TASK REQUIREMENTS
Write the listing out again word for word, excluding any pictures.

MATERIAL FOR THIS TASK
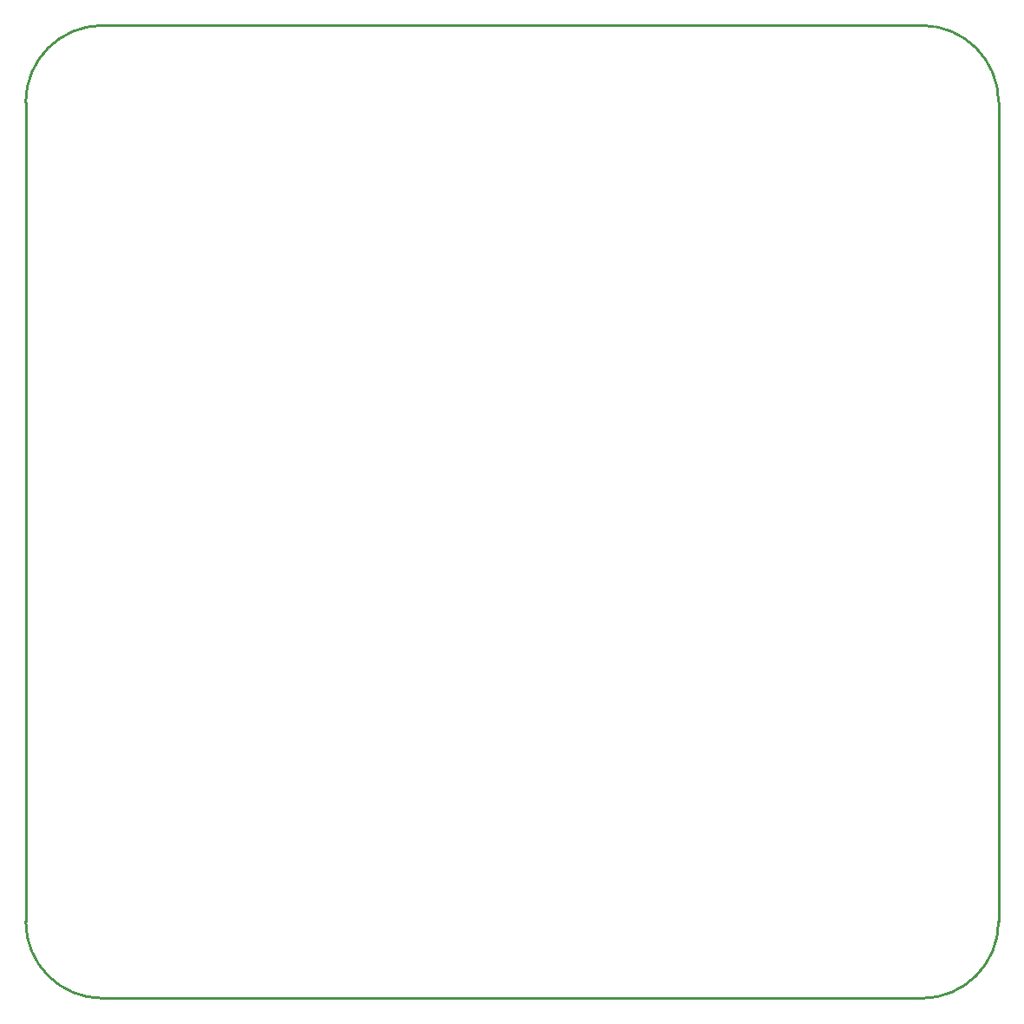
<source format=gko>
G04 Layer: BoardOutline*
G04 EasyEDA v5.9.42, Wed, 06 Mar 2019 16:08:20 GMT*
G04 Gerber Generator version 0.2*
G04 Scale: 100 percent, Rotated: No, Reflected: No *
G04 Dimensions in millimeters *
G04 leading zeros omitted , absolute positions ,3 integer and 3 decimal *
%FSLAX33Y33*%
%MOMM*%
G90*
G71D02*

%ADD10C,0.254000*%
G54D10*
G75*
G01X7500Y95000D02*
G03X0Y87500I0J-7500D01*
G01*
G75*
G01X87500Y0D02*
G03X95000Y7500I0J7500D01*
G01*
G75*
G01X0Y7500D02*
G03X7500Y0I7500J0D01*
G01*
G75*
G01X95000Y87500D02*
G03X87500Y95000I-7500J0D01*
G01*
G01X87500Y95000D02*
G01X7500Y95000D01*
G01X95000Y7500D02*
G01X95000Y87500D01*
G01X7500Y0D02*
G01X87500Y0D01*
G01X0Y87500D02*
G01X0Y7500D01*

%LPD*%
M00*
M02*

</source>
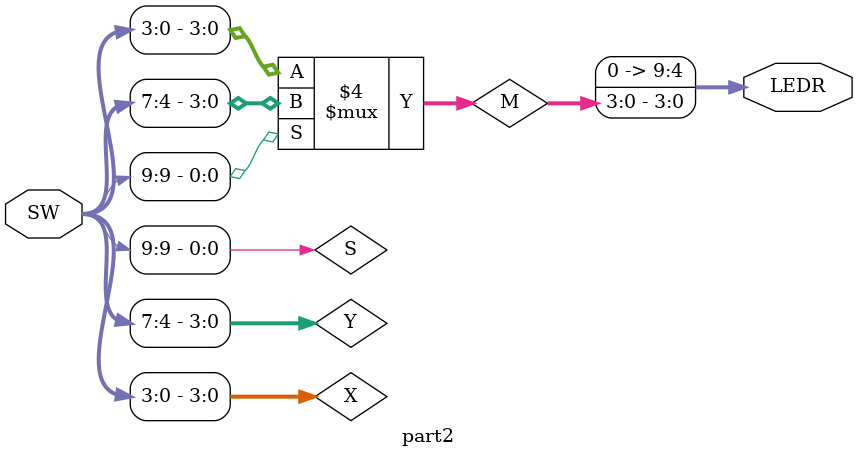
<source format=v>
/* Lab Part 2
	Codigo realizado por Enrique Zetina Martinez
	Correo: enrique.zetina@iteso.mx
	
	four-bit wide 2-to-1 multiplexer
*/
	
module part2 (SW, LEDR);


	input [9:0] SW; // toggle switches
	output [9:0] LEDR; // red LEDs



wire [3:0] X; 	
wire [3:0] Y;	//interconnection within the architecture internally
reg [3:0] M;	//variable that allows the description to be made in procedures
wire S;

assign S = SW[9];	//just a simple assignation
assign X = SW[3:0];
assign Y = SW[7:4];
assign LEDR = M;


always @(X or Y or S)	//to star a case or a coindition need to be in an always
begin
if(S==0)
	M=X;
	
else 
	M=Y;


end

endmodule
</source>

ANSWER BOX
<source format=gko>
G04 Layer: BoardOutline*
G04 EasyEDA v5.9.42, Wed, 06 Mar 2019 16:08:20 GMT*
G04 Gerber Generator version 0.2*
G04 Scale: 100 percent, Rotated: No, Reflected: No *
G04 Dimensions in millimeters *
G04 leading zeros omitted , absolute positions ,3 integer and 3 decimal *
%FSLAX33Y33*%
%MOMM*%
G90*
G71D02*

%ADD10C,0.254000*%
G54D10*
G75*
G01X7500Y95000D02*
G03X0Y87500I0J-7500D01*
G01*
G75*
G01X87500Y0D02*
G03X95000Y7500I0J7500D01*
G01*
G75*
G01X0Y7500D02*
G03X7500Y0I7500J0D01*
G01*
G75*
G01X95000Y87500D02*
G03X87500Y95000I-7500J0D01*
G01*
G01X87500Y95000D02*
G01X7500Y95000D01*
G01X95000Y7500D02*
G01X95000Y87500D01*
G01X7500Y0D02*
G01X87500Y0D01*
G01X0Y87500D02*
G01X0Y7500D01*

%LPD*%
M00*
M02*

</source>
<source format=v>
/* Lab Part 2
	Codigo realizado por Enrique Zetina Martinez
	Correo: enrique.zetina@iteso.mx
	
	four-bit wide 2-to-1 multiplexer
*/
	
module part2 (SW, LEDR);


	input [9:0] SW; // toggle switches
	output [9:0] LEDR; // red LEDs



wire [3:0] X; 	
wire [3:0] Y;	//interconnection within the architecture internally
reg [3:0] M;	//variable that allows the description to be made in procedures
wire S;

assign S = SW[9];	//just a simple assignation
assign X = SW[3:0];
assign Y = SW[7:4];
assign LEDR = M;


always @(X or Y or S)	//to star a case or a coindition need to be in an always
begin
if(S==0)
	M=X;
	
else 
	M=Y;


end

endmodule
</source>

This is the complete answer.